Re: [sixties-l] Takin' It to the Streets

From: Jeffrey Blankfort (
Date: Mon Jul 03 2000 - 21:55:58 CUT

  • Next message: Maria Bruno: "Re: [sixties-l] Takin' It to the Streets"

    The problem with the general histories and recollections of the Sixties
    that get into print is that not that they are US-Centric, but that with
    the exceptions of the more notable events of the Civil Rights Movement,
    a recognition of the Panthers, and Malcolm, they tend to ignore, like
    the mainstream media, significant events that took place in America;s
    black communities. Two examples come immediately to mind. First, in
    Berkeley, there is the well-publicized record of the Reagan calling out
    the National Guard during the struggle over People's Park which vets of
    the movement still talk about. There is nary a mention, however, of Gov.
    Pat Brown, Jerry's father, sending the National Guard to occupy the
    black ghettos of Hunters Point and the Fillmore in 1966, following a
    shootout with the SFPD in the former.

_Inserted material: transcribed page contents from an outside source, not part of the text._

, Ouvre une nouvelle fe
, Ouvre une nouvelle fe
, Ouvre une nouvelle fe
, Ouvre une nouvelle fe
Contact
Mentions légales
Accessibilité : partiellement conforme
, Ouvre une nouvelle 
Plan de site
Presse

    Another untold story is what happened in Wilmington, Delaware, following
    the murder of MLK Jr. The governor called out the national guard to
    quell the city's angry black citizenry and, at least eight years, later,
    I remember reading a small item noting that they were still there. When
    did they leave? I don't know and the story was ignored by the
    alternative media as it was by the mainstream. Delaware is like a
    country almost unto itself, controlled by DuPont with its puppet,
    Liberal Warmonger Biden, on a string. There seems to be some control
    over stories that come out of there, but the military occupation of a US
    city for that period of time should have been something East Coast
    movement members paid attention to.

    Jeff Blankfort

    > Date: Mon, 3 Jul 2000 06:42:43 -0400
    > From: "Jay Moore" <>
    > Subject: Re: [sixties-l] Takin' It to the Streets
    > Dear Alex,
    > Ron Jacobs and I have using your and Wini Breines's book as the core text
    > for our popular Sixties course at the University of Vermont. It's a damn
    > good book for the U.S. movements (and which even mentions the evil goings on
    > with the "Vietnam Project" at my old alma mater, Michigan State). I don't
    > have any suggestions for adding or subtracting texts from what you've got.
    > We'll almost certainly use your book again at least one more time. I guess,
    > however, what I am looking for at this point, in thinking through the
    > experiences with the class, is another book altogether. I also teach World
    > History, and I'm getting very dissatisfied with teaching the Sixties course
    > in a U.S.-centric kind of format, when, as we all know, what happened in the
    > Sixties was a truly Global Revolution with many things ricocheting off other
    > things all over the place in space and time. Unfortunately, the student
    > doesn't get that sense from your book much at all. Maybe, the Listees all
    > need to collaborate on what might be the essential pieces for a truly
    > global compendium of primary sources on the Sixties. Just about every
    > Sixties book I know, with perhaps one or two exceptions like Tariq Ali's
    > book on 1968, is the same way.